(Items from a dataset)
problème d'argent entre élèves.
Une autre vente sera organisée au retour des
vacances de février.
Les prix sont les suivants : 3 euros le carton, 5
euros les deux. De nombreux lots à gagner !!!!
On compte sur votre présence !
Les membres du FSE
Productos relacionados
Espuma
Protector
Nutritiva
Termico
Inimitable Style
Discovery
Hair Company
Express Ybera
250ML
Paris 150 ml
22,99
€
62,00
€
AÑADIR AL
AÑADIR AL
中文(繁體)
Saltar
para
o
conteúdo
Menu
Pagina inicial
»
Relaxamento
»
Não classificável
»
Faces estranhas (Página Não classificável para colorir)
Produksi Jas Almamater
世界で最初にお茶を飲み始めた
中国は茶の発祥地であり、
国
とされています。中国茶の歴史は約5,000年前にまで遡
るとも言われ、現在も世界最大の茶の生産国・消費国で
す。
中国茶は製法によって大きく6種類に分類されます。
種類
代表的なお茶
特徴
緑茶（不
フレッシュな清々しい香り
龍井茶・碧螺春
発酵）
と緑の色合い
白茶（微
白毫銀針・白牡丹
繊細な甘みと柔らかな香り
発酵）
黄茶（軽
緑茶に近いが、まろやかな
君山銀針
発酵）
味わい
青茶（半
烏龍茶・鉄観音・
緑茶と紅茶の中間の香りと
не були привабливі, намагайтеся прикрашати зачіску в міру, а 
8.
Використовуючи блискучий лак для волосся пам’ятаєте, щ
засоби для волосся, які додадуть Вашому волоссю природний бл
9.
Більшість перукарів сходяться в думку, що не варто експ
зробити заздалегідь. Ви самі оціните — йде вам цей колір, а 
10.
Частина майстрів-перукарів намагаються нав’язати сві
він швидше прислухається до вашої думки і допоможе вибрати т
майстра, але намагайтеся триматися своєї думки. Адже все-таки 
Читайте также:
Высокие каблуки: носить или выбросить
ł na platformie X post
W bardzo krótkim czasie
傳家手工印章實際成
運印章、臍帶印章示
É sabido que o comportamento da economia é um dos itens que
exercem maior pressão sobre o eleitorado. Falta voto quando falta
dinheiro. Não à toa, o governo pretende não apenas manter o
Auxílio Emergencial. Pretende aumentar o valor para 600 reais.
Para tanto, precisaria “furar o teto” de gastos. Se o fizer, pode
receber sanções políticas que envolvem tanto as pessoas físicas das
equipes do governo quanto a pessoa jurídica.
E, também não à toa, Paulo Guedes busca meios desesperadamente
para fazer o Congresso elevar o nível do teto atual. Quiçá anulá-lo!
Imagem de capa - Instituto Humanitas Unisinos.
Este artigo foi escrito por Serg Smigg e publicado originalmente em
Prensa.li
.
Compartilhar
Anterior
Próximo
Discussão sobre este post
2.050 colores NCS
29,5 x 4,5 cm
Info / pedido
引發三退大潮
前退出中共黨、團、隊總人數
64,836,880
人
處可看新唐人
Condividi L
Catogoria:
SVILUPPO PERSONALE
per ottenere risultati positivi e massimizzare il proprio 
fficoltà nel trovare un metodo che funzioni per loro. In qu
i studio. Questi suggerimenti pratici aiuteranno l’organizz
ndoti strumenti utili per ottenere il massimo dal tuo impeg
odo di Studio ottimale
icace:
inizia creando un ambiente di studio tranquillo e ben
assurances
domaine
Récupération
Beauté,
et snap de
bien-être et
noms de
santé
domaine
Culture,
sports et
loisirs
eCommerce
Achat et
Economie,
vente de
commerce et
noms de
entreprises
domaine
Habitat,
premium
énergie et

◆ **Requirement**: Retype the lines above without alteration. The first is the one containing "entreprises", and the last is the final line of the data.

◆ **Written solution**:
entreprises
domaine
Habitat,
premium
énergie et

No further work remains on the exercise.